Cyprus Mail

Prestigious funding award for young scientist

Andrew Santiago-Frangos at work (Kelly Gorham)

A summer internship at the Cyprus Institute of Neurology and Genetics sparked an interest in the body’s immune system for Andrew Santiago-Frangos

By Annette Chrysostomou

One of the most competitive post-doctoral funding fellowships in the world has just been awarded to Cypriot researcher Andrew Santiago-Frangos. He is one of a select few to get this prestigious funding and very likely the first Cypriot.

The Life Sciences Research Foundation (LSRF) fellowship is open to all US citizens and non-US citizens working in a lab based in the US. More than 1000 applications are received each year from very talented scientists and laboratories.

From this pool of competitive applicants, the LSRF seeks to “identify and fund exceptional young scientists at a critical juncture of their training in all areas of basic life sciences”, selecting 50 finalists.

“It varies from year to year, but roughly 25 of the original 1000 applicants eventually get funded,” Santiago-Frangos said.

“In in all my years with LSRF I cannot recall another fellow who was a Cypriot,” assistant director at LSRF Susan DiRenzo told the Sunday Mail.

The award is for a total of $186,000 over the course of three years. This amount includes the researcher’s salary as well as research allowances such as laboratory supplies and travel to conferences.

In addition, all current fellows meet at a dedicated annual conference to present their work and exchange ideas with other talented scientists in diverse fields of the life sciences.

The LSRF does not have an endowment themselves, instead companies and foundations that have chosen to sponsor the fellowship will review and choose, from the 50 finalists, a young scientist whom shares common research interests.

The researcher says he did not at all expect to be selected.

“I was honestly dumbfounded. I shouted at Dr. Blake Wiedenheft [at whose lab he works], who was down the end of the hall, ‘I think I got it! I think I got the fellowship!’. I had to ask him and a fellow lab mate nearby to double check the notification email with me because I was unable to fully comprehend the email in my shock. I did not truly expect to receive the fellowship and was already preparing to write an application for a different funding source.”

Santiago-Frangos, who turned 29 earlier in May, has a Puerto Rican father and a Cypriot mother. He was born in New York, but was mostly raised in Nicosia, from ages 8 to 18. From an early age he attended the Junior School and moved to the Grammar School for his secondary education.

“I loved growing up on such a wonderful island, I catch myself getting homesick routinely. I spent most summers playing futsal at the local park,” he said.

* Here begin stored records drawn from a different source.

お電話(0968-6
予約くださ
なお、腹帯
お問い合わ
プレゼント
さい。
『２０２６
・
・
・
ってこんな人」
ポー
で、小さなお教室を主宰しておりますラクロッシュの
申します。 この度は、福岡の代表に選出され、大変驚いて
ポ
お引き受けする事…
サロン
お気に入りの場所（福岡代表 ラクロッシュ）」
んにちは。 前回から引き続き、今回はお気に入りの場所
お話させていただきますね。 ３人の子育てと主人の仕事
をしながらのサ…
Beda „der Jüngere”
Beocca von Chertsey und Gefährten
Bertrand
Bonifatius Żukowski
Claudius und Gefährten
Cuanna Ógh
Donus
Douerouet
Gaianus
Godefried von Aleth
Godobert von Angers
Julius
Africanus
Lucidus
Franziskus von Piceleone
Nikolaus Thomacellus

“After my first year at the University of Leicester in the UK, I spent the summer at the Cyprus Institute of Neurology and Genetics as an intern.”

Whilst there he gained hands on experience in the lab with the institute’s generating an experimental autoimmune encephalomyelitis mouse model (a very useful animal model, that allows us to learn a lot about similar human diseases such as multiple sclerosis). “Early research experiences like this helped motivate me to pursue a career in science and develop a breadth of knowledge,” he said.

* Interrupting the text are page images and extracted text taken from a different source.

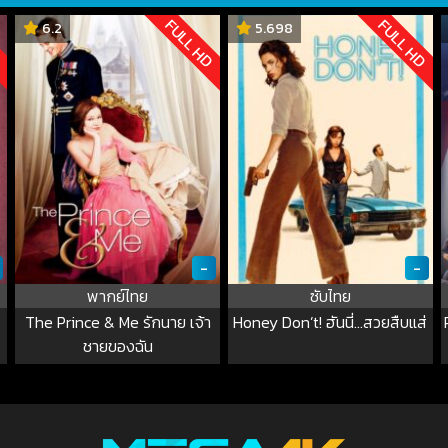
D
FULL HD
FULL HD
6.2
5.698
-
-
พากย์ไทย
ซับไทย
The Prince & Me รักนาย เจ้า
Honey Don’t! ฮันนี่…สวยสืบแส่
ชายของฉัน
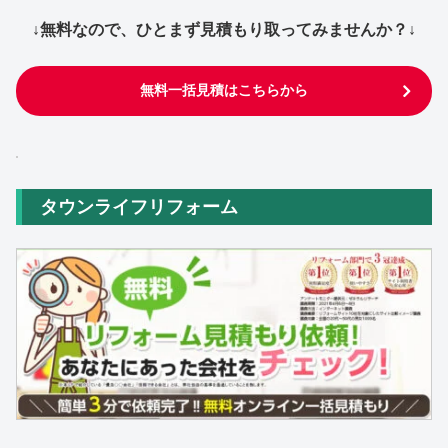
↓無料なので、ひとまず見積もり取ってみませんか？↓
無料一括見積はこちらから
タウンライフリフォーム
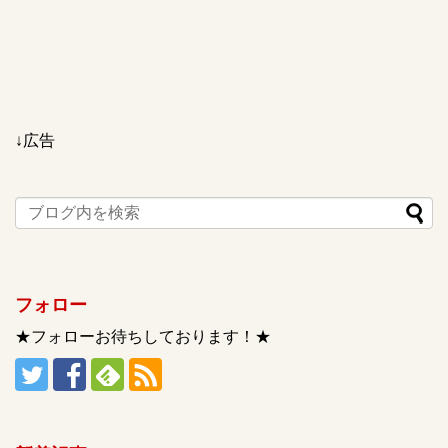
↓広告
フォロー
★フォローお待ちしております！★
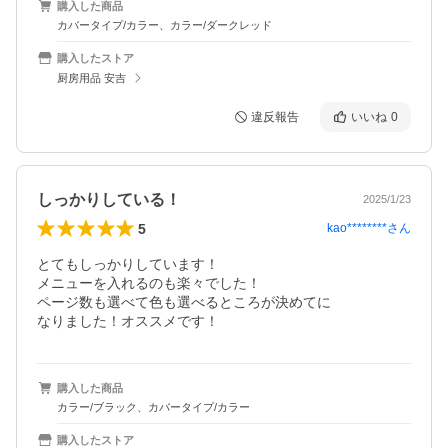
購入した商品
カバータイプ/カラー、カラー/ダークレッド
購入したストア
厨房用品 安吉
違反報告
いいね
0
しっかりしている！
2025/1/23
5
kao********
さん
とてもしっかりしています！

メニューを入れるのも楽々でした！

ページ数も選べて色も選べるところが決めてに

なりました！オススメです！
購入した商品
カラー/ブラック、カバータイプ/カラー
購入したストア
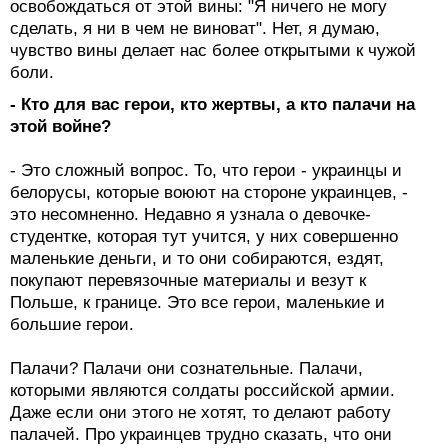
освобождаться от этой вины: "Я ничего не могу
сделать, я ни в чем не виноват". Нет, я думаю,
чувство вины делает нас более открытыми к чужой
боли.
- Кто для вас герои, кто жертвы, а кто палачи на
этой войне?
- Это сложный вопрос. То, что герои - украинцы и
белорусы, которые воюют на стороне украинцев, -
это несомненно. Недавно я узнала о девочке-
студентке, которая тут учится, у них совершенно
маленькие деньги, и то они собираются, ездят,
покупают перевязочные материалы и везут к
Польше, к границе. Это все герои, маленькие и
большие герои.
Палачи? Палачи они сознательные. Палачи,
которыми являются солдаты российской армии.
Даже если они этого не хотят, то делают работу
палачей. Про украинцев трудно сказать, что они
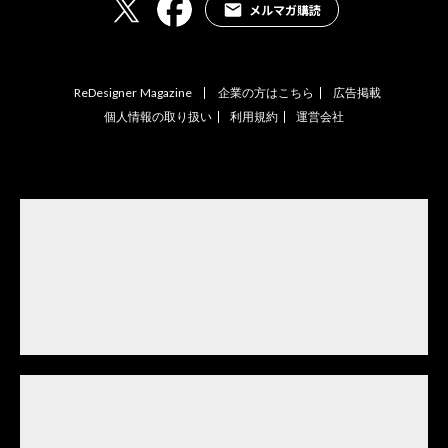
メルマガ購読
ReDesigner Magazine
企業の方はこちら
広告掲載
個人情報の取り扱い
利用規約
運営会社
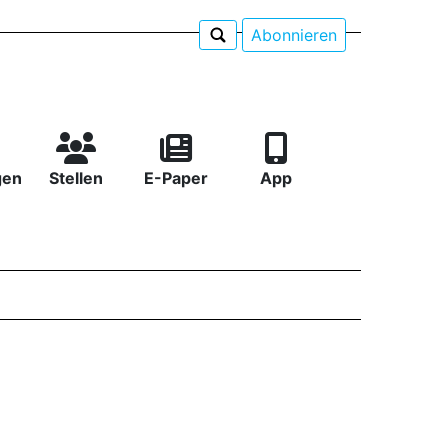
Abonnieren
gen
Stellen
E-Paper
App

He explained what kind of research he is involved in now, which convinced The Simons Foundation to invest in him, as the foundation sponsors a fellow who shares their vision of important research.

Of course, it is incredibly complex, but to just to give readers a basic idea, it is a study of the immune system. The fellowship will allow Santiago-Frangos to study fundamental aspects of the bacterial adaptive immune system called CRISPR – an acronym for DNA fragments of previously encountered viruses, that bacteria use to defend against future viral infections.

Other scientists have repurposed CRISPR for genetic engineering, Andrew said as a way of explaining it to somebody who understands nothing about the subject – me. CRISPR has spurred a revolution, enabling the easy and precise development of disease-resistant plants. There was even a report about two newborns in China being engineered to be resistant to HIV, with the use of CRISPR, he added.

We shall expect more at a later stage when Santiago-Frangos has the results of his own research.